Whitefish officials have maintained that the bill, if signed into law, would have a detrimental impact here because Whitefish’s Legacy Homes Program would no longer be able to operate. Adopted in 2019, the city’s program uses inclusionary zoning by requiring that 20% of most new housing units be deed-restricted as permanently affordable or that developers pay a fee in lieu of providing units.
Mayor John Muhlfeld previously asked a senate committee to vote down the bill noting that Whitefish’s housing program was created at the behest of local businesses owners because of a lack of workers.
“As the affordability gap has grown we’ve seen our teachers, nurses, firefighters, short order cooks, waiters and waitresses, and retail workers seek alternative housing options outside of Whitefish because they simply can not afford homes in town,” he said. “Today based upon our housing needs assessment over 54% of the Whitefish workforce incommutes from surrounding communities.”
Whitefish City Councilors have also spoken out against the bill saying the state Legislature is taking away local control of the issue.
On Thursday in the Senate, several senators spoke about keeping control of the issue in the hands of local communities by voting against the bill.
Democrat Sen. Ellie Boldman of Missoula read from the Montana Republican platform noting that it says it includes returning authority to local governments.
“This bill is meant to specifically undo what a local government, Whitefish, has done,” she said.
“The No. 1 issue in my community is housing,” she added. “The teachers can’t afford to buy a home in their own school district and the firefighters can’t afford to buy a house in Bozeman or Missoula or Whitefish. Housing is a crisis in Montana and this is coming to your communities.”
Republican Sen. Greg Hertz of Polson, seeming to respond to Boldman’s comments, said the lack of affordable housing is simply about a lack of supply.
“I believe in local control, but when they infringe upon property rights then we have to stop them,” he said.
Democrat Sen. Chris Pope of Bozeman asked his fellow senators to vote in against the bill noting that his city is about 6,000 homes short of what it needs for housing. Bozeman is the only other city in Montana with an inclusionary zoning program and Pope said it’s beginning to create housing.
“The program is beginning to work,” he said. “It’s not perfect, but it’s working. This is an issue for our community to solve and this bill is not solving anything.”
Republican Sen. Keith Regier of Kalipsell said property taxes are “sky high” causing an increase in housing prices and yet nothing is being done to solve that problem.
“We should deal with that and making government more efficient before we go after builders,” he said.

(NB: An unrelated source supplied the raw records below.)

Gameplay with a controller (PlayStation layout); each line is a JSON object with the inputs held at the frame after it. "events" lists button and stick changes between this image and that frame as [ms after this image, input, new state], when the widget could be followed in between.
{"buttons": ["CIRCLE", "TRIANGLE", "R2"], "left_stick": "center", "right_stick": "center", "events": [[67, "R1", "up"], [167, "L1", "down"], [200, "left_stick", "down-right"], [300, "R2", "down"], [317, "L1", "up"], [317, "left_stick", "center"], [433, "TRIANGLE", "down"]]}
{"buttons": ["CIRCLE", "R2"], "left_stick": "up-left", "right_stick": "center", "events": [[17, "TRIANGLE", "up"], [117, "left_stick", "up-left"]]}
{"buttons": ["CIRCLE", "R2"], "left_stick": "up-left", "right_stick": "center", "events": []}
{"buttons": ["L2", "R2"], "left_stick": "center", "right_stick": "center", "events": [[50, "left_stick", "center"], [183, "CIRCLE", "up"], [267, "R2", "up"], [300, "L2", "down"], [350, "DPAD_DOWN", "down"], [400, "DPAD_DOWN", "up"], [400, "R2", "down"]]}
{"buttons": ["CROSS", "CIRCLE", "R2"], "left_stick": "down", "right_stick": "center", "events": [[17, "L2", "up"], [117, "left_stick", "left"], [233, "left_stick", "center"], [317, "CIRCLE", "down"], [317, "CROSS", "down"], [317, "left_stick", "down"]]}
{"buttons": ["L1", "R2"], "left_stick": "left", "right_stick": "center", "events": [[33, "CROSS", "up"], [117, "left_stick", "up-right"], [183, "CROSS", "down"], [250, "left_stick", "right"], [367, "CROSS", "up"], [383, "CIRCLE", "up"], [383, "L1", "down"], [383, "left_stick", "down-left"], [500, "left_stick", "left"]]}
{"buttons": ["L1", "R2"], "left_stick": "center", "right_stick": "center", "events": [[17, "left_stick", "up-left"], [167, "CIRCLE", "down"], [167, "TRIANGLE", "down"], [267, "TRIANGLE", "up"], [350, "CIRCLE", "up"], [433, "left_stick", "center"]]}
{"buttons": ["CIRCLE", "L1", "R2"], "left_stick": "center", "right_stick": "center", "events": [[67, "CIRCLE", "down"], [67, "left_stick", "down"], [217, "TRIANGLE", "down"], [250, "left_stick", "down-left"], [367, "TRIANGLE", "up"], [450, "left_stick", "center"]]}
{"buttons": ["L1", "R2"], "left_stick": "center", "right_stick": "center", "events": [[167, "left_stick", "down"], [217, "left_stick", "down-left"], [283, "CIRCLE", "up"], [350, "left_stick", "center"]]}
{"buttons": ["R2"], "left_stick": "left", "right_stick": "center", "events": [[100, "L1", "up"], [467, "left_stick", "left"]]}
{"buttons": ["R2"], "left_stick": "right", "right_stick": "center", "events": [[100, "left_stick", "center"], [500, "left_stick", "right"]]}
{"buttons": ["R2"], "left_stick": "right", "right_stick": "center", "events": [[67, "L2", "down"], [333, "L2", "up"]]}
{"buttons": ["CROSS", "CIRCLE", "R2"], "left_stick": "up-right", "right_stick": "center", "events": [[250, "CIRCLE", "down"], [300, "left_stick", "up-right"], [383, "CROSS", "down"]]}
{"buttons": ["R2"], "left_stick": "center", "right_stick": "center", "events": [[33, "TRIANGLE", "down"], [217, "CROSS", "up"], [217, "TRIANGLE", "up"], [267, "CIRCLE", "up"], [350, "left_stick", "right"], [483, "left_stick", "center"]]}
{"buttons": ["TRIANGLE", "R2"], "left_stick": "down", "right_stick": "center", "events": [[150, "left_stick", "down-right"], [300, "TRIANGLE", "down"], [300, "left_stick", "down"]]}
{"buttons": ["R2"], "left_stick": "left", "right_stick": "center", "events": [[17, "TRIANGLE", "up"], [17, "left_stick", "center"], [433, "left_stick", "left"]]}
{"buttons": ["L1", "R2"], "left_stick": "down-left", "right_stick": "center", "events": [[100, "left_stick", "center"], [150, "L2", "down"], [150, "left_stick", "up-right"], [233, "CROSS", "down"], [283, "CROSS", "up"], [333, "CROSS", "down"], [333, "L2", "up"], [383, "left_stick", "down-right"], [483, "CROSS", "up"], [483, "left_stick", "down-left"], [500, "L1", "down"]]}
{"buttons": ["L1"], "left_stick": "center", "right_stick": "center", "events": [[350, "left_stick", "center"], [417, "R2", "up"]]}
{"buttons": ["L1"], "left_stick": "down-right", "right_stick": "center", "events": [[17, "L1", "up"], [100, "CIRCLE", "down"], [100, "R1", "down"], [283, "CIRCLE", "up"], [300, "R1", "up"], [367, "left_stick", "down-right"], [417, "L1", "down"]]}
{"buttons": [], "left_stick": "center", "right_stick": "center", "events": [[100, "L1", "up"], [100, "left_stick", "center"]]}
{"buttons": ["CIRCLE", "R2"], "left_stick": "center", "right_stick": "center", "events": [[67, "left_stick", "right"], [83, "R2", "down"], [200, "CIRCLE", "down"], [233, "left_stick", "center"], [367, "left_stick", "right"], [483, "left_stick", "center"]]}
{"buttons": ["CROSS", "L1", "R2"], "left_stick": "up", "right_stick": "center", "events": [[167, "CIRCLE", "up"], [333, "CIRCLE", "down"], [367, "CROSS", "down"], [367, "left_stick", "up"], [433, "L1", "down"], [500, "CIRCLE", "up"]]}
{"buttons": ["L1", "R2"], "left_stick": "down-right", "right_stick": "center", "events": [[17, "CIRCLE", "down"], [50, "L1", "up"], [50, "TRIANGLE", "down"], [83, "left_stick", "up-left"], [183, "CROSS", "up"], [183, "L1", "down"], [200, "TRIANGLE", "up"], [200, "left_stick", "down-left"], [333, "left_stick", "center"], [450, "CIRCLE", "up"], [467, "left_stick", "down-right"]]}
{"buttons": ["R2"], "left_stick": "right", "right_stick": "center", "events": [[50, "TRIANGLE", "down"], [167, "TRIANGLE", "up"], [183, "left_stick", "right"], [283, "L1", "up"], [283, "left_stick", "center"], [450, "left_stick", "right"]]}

Republican Sen. Carl Glimm, of Kila, spoke in favor of the bill saying that studies have shown that inclusionary zoning doesn’t work. He said that inclusionary zoning only increases the price of housing by shifting the extra cost of constructing an affordable home to market rate homes.
“There are other ways we can help with affordable housing that doesn’t take away property rights,” he said.
Building and real estate associations have spoken in favor of the bill claiming that measures like inclusionary zoning are actually hampering the construction of affordable housing and unfairly place the burden of affordable housing on builders.
While representatives from some cities around the state oppose the bill saying that it would end one of the few tools local communities have to ensure the construction of affordable housing.
The bill is likely now headed to the governor's desk for final approval.